Cerca de Tokio vivía un gran samurai ya
anciano, que se dedicaba a enseñar a los jóvenes.
A
pesar de su edad, corría la leyenda de que todavía era capaz de derrotar a
cualquier adversario.
Cierta
tarde, un joven guerrero, conocido por su falta de escrúpulos, apareció por
allí. Era famoso por utilizar la técnica de la provocación. Esperaba a que su
adversario hiciera el primer movimiento y contraatacaba con velocidad
fulminante.
El
joven e impaciente guerrero jamás había perdido una lucha. Con la reputación
del samurai, se fue hasta allí para derrotarlo y aumentar su fama.
Todos
los estudiantes se manifestaron en contra de la idea, pero el viejo aceptó el
desafío.
Juntos,
todos se dirigieron a la plaza de la ciudad y el joven comenzaba a insultar al
anciano maestro. Arrojó algunas piedras en su dirección, le escupió en la cara,
le gritó todos los insultos conocidos -ofendiendo incluso a sus ancestros-.
Durante
horas hizo todo por provocarlo, pero el viejo permaneció impasible.
Al
final de la tarde, sintiéndose ya exhausto y humillado, el impetuoso guerrero
se retiró.
Desilusionados
los discípulos por el hecho de que el maestro aceptara sin rebatir tantos
insultos y provocaciones, le preguntaron: -¿Cómo pudiste, maestro, soportar
tanta indignidad? ¿Por qué no usaste tu espada, aún sabiendo que podías perder
la lucha, en vez de mostrarte cobarde delante de todos nosotros?

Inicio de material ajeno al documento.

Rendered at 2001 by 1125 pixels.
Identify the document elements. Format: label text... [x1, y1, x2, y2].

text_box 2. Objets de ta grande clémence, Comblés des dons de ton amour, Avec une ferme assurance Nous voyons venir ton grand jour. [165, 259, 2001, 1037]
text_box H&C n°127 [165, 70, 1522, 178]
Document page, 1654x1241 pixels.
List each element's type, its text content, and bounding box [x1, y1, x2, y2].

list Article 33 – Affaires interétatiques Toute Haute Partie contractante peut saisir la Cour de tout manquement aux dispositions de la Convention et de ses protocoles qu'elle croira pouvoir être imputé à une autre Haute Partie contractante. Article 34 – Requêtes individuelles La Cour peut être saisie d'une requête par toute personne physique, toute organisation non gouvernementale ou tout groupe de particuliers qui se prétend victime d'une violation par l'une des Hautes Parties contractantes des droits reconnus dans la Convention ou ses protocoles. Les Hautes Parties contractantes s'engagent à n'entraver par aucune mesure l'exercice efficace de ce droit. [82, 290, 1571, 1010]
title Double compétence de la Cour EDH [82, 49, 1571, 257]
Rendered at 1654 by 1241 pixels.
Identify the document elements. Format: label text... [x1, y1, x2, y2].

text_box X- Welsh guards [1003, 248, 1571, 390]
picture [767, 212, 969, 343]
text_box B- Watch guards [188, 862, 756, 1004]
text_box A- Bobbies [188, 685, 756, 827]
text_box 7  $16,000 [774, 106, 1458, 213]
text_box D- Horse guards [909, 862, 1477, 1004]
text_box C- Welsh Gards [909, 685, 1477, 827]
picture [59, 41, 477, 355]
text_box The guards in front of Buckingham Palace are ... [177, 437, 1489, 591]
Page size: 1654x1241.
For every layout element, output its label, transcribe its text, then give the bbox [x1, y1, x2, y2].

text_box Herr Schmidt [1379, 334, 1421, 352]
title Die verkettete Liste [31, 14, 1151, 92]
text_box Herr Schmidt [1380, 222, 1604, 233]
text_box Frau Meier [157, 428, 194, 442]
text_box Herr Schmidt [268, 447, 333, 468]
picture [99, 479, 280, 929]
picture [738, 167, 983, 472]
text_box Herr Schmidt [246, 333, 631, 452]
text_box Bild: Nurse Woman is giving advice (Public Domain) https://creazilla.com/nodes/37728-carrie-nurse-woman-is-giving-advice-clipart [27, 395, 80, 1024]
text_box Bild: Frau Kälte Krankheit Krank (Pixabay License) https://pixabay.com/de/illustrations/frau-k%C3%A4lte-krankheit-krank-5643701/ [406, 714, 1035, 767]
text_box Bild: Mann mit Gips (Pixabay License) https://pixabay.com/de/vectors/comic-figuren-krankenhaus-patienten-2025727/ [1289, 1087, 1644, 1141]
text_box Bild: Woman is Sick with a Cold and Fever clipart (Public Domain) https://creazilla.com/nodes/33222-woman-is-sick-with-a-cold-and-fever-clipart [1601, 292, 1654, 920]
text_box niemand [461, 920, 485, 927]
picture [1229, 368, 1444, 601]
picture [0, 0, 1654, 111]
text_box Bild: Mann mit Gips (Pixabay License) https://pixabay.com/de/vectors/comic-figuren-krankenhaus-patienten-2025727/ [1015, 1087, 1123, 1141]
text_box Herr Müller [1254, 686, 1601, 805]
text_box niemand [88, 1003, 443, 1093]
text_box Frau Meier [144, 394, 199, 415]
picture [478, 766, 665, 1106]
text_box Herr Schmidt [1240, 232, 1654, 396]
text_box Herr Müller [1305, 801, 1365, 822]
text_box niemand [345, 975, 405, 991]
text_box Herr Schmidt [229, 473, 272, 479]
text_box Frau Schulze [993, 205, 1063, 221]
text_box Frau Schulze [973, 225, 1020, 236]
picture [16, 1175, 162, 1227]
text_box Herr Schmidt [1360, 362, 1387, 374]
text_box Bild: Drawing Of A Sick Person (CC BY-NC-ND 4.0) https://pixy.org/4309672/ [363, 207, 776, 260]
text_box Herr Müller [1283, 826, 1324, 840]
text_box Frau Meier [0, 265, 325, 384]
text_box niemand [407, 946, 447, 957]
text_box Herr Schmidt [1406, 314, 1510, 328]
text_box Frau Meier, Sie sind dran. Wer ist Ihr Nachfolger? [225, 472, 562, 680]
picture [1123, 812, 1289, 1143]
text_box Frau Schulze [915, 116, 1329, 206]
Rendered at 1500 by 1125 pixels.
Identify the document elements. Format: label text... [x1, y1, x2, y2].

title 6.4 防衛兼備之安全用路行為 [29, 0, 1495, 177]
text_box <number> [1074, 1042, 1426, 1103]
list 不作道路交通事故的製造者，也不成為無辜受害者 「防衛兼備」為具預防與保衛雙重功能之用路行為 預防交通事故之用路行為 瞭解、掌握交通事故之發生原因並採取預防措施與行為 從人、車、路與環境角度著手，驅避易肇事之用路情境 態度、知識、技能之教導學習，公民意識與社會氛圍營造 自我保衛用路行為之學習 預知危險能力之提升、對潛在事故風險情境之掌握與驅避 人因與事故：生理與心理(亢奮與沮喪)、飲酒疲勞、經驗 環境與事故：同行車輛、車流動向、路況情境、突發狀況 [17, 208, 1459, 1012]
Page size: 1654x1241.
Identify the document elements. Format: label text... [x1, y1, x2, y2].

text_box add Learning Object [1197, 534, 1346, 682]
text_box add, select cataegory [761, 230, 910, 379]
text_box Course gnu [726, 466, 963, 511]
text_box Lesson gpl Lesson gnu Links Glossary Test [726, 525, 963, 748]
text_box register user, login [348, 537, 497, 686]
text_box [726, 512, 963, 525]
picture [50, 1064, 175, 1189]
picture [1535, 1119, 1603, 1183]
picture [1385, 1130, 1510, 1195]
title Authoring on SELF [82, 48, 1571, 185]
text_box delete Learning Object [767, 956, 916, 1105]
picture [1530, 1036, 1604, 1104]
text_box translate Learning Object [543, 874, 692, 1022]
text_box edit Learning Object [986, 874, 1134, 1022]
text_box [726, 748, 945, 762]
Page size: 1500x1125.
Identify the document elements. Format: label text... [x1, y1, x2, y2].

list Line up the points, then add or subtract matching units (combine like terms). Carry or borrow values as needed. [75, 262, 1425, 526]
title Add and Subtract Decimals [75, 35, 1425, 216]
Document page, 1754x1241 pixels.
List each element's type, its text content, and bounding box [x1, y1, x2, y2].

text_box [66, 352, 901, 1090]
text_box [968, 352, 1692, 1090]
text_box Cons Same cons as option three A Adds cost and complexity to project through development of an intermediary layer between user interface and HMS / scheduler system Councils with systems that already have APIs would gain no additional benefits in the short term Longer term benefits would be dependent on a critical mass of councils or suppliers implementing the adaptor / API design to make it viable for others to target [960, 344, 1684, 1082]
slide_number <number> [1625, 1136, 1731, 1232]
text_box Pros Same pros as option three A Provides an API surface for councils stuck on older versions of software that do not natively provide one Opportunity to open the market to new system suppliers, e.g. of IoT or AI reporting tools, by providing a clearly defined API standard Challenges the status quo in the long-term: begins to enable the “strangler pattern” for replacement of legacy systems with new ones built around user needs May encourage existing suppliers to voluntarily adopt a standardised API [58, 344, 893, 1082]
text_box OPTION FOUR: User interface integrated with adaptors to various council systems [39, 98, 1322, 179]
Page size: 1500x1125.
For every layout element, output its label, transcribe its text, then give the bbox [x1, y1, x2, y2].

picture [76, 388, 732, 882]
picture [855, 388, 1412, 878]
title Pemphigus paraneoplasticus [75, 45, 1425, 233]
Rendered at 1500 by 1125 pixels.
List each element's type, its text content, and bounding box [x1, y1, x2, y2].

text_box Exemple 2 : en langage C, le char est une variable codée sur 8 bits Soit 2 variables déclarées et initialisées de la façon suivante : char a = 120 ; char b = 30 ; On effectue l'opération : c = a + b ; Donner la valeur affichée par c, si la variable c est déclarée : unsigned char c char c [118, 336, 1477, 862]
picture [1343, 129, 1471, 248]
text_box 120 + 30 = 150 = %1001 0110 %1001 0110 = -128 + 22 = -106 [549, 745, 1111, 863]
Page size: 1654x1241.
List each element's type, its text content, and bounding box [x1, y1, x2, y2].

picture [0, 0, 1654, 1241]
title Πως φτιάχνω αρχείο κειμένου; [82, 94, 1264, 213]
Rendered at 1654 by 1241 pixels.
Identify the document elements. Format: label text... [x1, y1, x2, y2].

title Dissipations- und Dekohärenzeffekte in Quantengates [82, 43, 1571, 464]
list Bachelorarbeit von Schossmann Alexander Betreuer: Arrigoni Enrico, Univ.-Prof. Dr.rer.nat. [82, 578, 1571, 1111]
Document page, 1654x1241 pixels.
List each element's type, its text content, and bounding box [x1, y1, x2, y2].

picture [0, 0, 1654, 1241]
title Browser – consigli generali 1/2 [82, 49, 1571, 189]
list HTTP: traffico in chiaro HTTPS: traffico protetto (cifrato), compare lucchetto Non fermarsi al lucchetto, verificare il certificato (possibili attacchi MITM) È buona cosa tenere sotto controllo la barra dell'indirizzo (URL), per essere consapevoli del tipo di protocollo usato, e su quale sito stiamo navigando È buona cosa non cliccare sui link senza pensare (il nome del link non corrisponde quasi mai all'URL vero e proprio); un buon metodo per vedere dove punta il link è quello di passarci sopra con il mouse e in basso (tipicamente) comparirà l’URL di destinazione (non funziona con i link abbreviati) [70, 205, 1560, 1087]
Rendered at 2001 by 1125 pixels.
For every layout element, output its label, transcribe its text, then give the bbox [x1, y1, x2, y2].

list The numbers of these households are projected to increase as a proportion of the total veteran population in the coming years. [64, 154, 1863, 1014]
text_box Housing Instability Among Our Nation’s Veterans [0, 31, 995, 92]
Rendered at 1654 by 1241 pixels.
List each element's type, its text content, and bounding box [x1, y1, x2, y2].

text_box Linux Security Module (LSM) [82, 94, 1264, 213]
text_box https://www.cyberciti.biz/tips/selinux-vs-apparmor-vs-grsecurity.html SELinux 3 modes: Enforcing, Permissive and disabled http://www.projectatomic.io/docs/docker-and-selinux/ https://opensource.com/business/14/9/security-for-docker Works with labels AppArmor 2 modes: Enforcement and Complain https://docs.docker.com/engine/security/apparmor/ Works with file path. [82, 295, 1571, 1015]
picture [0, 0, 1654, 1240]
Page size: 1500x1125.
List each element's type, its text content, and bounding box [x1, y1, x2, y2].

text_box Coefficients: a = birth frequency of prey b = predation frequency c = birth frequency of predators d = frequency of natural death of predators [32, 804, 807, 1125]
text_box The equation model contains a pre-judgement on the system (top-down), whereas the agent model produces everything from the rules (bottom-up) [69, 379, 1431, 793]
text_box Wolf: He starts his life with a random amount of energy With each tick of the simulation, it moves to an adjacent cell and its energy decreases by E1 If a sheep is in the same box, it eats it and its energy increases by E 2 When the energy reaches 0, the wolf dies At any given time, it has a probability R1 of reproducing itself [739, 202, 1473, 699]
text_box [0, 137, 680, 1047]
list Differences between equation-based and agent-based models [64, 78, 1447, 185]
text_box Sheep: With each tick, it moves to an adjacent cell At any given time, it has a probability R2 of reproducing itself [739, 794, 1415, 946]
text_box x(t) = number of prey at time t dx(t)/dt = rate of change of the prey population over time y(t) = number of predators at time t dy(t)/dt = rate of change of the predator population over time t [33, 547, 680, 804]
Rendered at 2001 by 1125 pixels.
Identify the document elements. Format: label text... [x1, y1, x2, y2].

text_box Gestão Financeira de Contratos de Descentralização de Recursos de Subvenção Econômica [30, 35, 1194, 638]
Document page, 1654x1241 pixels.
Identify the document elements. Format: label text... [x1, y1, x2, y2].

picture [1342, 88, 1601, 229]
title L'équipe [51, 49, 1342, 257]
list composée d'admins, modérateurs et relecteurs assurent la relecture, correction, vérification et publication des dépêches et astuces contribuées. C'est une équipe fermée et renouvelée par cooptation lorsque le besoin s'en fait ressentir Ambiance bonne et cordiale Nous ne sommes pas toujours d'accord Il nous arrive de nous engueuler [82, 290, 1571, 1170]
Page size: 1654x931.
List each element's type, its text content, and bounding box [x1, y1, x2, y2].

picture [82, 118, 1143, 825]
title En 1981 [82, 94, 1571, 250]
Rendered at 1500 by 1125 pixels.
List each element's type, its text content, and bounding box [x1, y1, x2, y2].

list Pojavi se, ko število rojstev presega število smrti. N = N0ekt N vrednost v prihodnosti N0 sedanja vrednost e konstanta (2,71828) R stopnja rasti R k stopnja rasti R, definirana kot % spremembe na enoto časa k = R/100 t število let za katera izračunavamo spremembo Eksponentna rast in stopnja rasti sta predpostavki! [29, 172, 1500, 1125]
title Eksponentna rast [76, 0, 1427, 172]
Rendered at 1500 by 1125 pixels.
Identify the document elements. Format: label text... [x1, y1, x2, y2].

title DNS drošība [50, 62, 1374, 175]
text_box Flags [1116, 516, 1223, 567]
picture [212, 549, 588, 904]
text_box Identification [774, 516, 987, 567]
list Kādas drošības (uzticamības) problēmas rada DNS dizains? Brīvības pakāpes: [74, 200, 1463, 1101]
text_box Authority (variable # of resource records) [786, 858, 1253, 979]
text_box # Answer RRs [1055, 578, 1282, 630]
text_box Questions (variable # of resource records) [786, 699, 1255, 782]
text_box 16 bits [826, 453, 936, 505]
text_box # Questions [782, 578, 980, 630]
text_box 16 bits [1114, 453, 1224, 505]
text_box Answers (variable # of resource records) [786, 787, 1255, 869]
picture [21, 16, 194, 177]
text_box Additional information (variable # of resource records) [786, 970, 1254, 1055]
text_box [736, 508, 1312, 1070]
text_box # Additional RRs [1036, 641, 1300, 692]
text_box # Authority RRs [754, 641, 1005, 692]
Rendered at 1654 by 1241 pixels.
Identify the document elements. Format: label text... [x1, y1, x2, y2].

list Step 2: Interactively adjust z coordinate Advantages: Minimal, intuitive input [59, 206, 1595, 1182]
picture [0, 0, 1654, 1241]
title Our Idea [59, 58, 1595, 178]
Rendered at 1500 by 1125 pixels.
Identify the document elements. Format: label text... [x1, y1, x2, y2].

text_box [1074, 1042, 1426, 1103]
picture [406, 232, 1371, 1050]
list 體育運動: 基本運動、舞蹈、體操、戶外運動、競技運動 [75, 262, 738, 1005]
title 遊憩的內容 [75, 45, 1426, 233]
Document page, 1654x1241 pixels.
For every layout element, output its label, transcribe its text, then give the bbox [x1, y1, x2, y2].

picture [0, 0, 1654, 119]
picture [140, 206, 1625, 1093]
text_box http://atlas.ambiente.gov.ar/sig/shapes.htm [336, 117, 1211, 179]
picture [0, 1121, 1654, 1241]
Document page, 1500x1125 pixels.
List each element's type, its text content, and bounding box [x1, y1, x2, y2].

El maestro les contestó: -Si alguien
llega hasta ustedes con un regalo y no lo aceptan, ¿a quién pertenece el
obsequio?
-A quien intentó entregarlo- respondió uno de
los alumnos.
- Lo mismo vale
para la envidia, la rabia y los insultos -dijo el maestro-. cuando no se
aceptan, continúan perteneciendo a quien los llevaba consigo.